Sunday, December 18, 2005

Frank Rich: “Brokeback Mountain” a Landmark

The Huffington Post has part of Frank Rich's column on Brokeback Mountain. Unfortunately for me, the Times folks realized I had canceled my weekend subscription, so I no longer have access: "WHAT if they held a culture war and no one fired a shot? That's the compelling tale of 'Brokeback Mountain.' Here is a heavily promoted American movie depicting two men having sex - the precise sex act that was still a crime in some states until the Supreme Court struck down sodomy laws just two and a half years ago - but there is no controversy, no Fox News tar and feathering, no roar from the religious right. 'Brokeback Mountain' has instead become the unlikely Oscar favorite, propelled by its bicoastal sweep of critics' awards, by its unexpected dominance of the far less highfalutin Golden Globes and, perhaps most of all, by the lure of a gold rush. Last weekend it opened to the highest per-screen average of any movie this year.
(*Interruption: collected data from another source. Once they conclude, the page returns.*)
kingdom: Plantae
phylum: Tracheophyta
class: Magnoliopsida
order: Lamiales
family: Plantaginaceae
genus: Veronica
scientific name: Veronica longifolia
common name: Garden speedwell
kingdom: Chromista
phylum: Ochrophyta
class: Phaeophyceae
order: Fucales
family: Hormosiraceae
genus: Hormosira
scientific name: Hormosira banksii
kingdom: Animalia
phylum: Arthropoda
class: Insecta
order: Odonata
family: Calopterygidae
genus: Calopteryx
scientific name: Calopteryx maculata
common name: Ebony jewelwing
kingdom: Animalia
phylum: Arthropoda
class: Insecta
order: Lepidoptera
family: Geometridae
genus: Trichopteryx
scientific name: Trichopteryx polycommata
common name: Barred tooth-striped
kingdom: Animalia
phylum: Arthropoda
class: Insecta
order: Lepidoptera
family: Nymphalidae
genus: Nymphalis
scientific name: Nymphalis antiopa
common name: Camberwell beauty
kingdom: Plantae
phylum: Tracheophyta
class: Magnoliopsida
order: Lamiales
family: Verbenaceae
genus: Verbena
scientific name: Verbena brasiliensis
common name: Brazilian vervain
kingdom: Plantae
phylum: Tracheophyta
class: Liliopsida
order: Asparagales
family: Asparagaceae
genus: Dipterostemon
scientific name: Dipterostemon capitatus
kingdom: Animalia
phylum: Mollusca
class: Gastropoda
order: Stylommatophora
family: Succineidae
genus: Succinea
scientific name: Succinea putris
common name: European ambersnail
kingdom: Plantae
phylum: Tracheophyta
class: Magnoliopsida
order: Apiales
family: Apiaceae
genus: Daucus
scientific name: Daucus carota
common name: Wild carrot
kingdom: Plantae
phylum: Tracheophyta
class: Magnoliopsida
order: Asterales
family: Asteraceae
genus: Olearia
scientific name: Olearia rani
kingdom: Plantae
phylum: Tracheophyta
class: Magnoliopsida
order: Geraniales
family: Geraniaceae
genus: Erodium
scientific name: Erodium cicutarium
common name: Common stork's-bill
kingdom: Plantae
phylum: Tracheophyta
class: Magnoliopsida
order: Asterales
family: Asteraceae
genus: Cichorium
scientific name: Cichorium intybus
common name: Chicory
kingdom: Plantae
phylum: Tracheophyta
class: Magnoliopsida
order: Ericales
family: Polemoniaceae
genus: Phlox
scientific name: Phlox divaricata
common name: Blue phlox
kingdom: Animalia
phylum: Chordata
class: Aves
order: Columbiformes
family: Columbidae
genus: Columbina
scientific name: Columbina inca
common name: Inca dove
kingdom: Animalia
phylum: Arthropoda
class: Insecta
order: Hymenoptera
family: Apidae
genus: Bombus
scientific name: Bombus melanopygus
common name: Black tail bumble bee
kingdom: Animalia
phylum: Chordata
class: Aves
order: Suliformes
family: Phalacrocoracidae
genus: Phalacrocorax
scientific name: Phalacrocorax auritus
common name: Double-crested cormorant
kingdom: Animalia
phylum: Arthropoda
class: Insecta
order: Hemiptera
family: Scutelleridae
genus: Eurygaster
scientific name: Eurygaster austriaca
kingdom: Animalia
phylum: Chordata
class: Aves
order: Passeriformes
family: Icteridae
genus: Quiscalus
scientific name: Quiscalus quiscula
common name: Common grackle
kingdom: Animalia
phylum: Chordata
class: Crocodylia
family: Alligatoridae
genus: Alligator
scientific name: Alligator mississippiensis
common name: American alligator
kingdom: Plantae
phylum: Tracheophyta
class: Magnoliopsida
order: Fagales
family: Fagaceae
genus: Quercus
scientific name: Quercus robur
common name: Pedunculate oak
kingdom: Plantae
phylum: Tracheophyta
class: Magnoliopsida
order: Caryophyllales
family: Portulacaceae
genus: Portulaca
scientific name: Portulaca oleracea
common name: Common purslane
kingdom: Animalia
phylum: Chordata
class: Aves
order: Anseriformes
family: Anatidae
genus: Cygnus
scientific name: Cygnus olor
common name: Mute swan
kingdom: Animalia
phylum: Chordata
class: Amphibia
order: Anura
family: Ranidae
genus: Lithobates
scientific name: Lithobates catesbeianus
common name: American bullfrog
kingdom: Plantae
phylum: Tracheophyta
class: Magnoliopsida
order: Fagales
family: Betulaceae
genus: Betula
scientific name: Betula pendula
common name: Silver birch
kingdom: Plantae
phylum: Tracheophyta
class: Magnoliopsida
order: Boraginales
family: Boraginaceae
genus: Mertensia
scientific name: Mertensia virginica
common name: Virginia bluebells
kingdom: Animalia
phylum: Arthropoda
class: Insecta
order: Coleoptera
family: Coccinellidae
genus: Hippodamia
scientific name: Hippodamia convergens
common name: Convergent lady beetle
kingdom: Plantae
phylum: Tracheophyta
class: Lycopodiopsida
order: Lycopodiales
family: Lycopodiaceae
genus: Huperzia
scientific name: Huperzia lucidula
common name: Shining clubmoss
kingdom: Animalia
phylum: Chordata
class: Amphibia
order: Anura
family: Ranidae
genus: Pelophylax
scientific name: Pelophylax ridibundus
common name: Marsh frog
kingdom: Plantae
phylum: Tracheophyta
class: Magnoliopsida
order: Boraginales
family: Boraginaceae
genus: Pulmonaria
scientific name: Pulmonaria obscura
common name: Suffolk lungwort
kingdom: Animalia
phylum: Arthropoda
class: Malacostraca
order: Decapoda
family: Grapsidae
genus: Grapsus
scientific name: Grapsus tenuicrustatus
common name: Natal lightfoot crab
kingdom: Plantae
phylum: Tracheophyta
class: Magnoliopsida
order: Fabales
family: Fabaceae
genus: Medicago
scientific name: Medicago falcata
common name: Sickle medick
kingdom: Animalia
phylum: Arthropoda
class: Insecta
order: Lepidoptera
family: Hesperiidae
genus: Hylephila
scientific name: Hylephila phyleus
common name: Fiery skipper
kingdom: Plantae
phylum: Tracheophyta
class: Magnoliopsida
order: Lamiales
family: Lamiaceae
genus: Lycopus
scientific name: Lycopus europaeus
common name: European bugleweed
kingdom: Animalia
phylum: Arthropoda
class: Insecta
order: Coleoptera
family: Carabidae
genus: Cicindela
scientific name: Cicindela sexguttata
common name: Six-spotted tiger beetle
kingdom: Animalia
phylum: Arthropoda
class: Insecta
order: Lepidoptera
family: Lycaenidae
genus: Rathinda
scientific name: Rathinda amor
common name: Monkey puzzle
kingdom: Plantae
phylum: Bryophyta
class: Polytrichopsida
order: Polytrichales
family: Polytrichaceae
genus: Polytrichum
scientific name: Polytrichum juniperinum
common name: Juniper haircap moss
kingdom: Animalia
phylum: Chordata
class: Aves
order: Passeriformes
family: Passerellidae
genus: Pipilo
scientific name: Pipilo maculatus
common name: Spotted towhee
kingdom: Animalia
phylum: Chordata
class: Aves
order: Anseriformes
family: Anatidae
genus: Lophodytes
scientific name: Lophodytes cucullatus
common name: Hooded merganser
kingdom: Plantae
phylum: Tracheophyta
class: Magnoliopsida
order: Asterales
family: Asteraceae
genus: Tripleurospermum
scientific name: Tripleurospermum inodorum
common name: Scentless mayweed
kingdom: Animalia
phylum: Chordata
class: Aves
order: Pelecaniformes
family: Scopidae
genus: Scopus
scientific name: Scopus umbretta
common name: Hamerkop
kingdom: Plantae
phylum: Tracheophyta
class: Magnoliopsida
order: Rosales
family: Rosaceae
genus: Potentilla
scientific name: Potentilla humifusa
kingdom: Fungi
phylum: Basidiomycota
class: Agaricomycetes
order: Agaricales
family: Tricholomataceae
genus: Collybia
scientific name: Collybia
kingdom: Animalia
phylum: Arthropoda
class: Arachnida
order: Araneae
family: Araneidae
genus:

Those screens were in New York, Los Angeles and San Francisco - hardly national bellwethers. But I'll rashly predict that the big Hollywood question posed on the front page of The Los Angeles Times after those stunning weekend grosses - 'Can 'Brokeback Mountain' Move the Heartland?' - will be answered with a resounding yes. All the signs of a runaway phenomenon are present, from an instant parody on 'Saturday Night Live' to the report that a multiplex in Plano, Tex., sold more advance tickets for the so-called 'gay cowboy picture' than for 'King Kong.' 'The culture is finding us,' James Schamus, the 'Brokeback Mountain' producer, told USA Today. 'Grown-up movies have never had that kind of per-screen average. You only get those numbers when you're vacuuming up enormous interest from all walks of life.'

[...]

By coincidence, 'Brokeback Mountain,' a movie that is all the more subversive for having no overt politics, is a rebuke and antidote to that sordid episode. Whether it proves a movie for the ages or as transient as 'Love Story,' it is a landmark in the troubled history of America's relationship to homosexuality. It brings something different to the pop culture marketplace at just the pivotal moment to catch a wave."